4:06 i cant compile its give me error : list index out of range from tf.config.experimental.set_memory_growth(physical_devices[0], True) line. please help me
The code provided doesn't work, if I modify it to work with latest tensorflow, I get 0.15 accuracy. I don't have a GPU to use, its an older laptop, does that change the answer? Currently I'm using the sequential method.
hey i used adadelta and rmsprop as my optimizers and in both cases for training set the accuracy was above 0.99 and loss of around 0.0062, but while evaluating the loss function is pretty high 1.32 and 1.42 resp with accuracies of 0.95 for both. What might be the reason for this huge devaiation, is it due to over-fitting or any other concept i am missing??
I notice that the n of parameters comes from the cross links, 512*28*28 and just as I was writing I noticed that the remaining 512 have to be the weights, interesting that they have so many as you actually need just one for optimizing the shift.
sir,in the last portion of this lecture you mentioned about extracting the model features for the layers of the model.. so my doubt is when we should extract the model features ...is it we can extract the model features both after training the model and before training the model.Since while I build the cnn model then I found we can extract the features of the layers of the cnn model both after and before training the model and even we can predict the inputs using those features. So,its creating some confusion about how we are able to predict the inputs using the intermediate layer features even before we train the model. please help me to solve this confusion.
I've been trying to train the exactly same model, but for some reason i was able to get max accuracy of only about 92 percent. I even tried tuning the hyper parameters but the results were same. Can you tell me what might be the probable issue?

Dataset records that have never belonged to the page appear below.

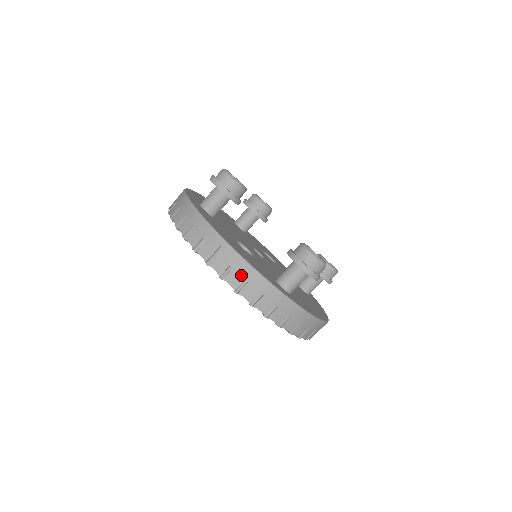
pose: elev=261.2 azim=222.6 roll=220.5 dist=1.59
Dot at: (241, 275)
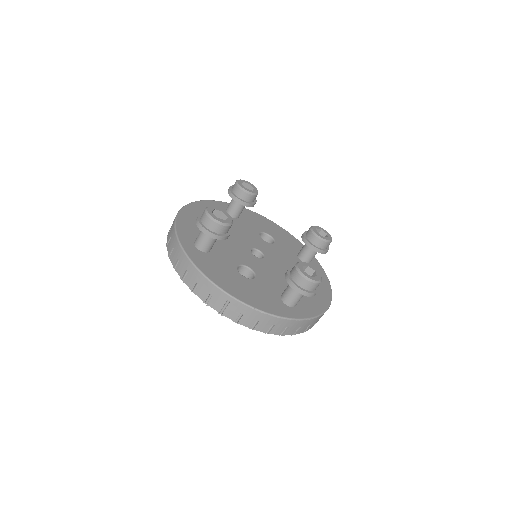
Dot at: (252, 318)
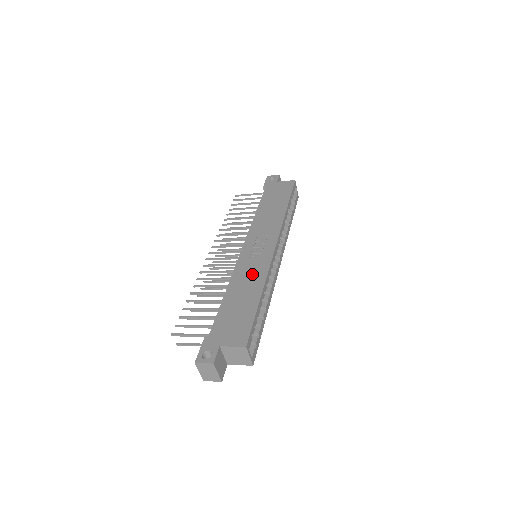
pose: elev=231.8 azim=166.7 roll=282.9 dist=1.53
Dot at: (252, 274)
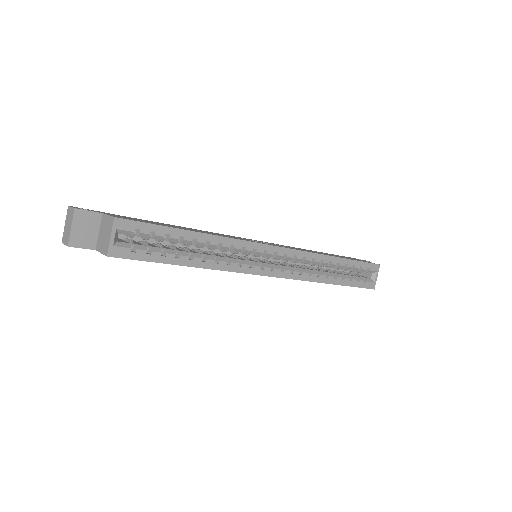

can just select which parameters/tensors to get derivatives for and train (aka step, update) only them, while selected others are kept fixed. PS (long tangent): Generally can use derivative of anything wrt any tf.Variable type tensors for whatever purposes, when using tf.GradientTape for training a nn or for anything else (like when fitting arbitrary parametric functions or anything where derivatives are useful). Can save (e.g., as pickles), load, swap or manually update the trainable weights (which are all tf.Variable type) or any other Variable type tensors using .assign() method, generally is convenient. Any consecutive steps (can be sequence of methods called from several classes) that need to happen fast (e.g,. during training) can be just wrap in a function decorated with @tf.function, frees up the whole pipeline to be handled/debugged eagerly (i.e. numpy like behaviour) outside of training, and by the way when the graph mode is on (only inside @tf.function executions) frees and option train eagerly/interactively but slower. Moreover, hands on control of what Jacobeans constrain when running tf.GradientTape in eager more allows to check and skip gradient updates if there are any tf.nan values, which would otherwise break the model. There jacobians can also be manually fiddled with before passing to optimiser, like can do clipping, can normalise them, maybe even reweight them per datapoint. In summary tf.GradientTape and @tf.function, mixed with .Layer and .Model inheritance tools, allow user to do almost whatever they want with this library.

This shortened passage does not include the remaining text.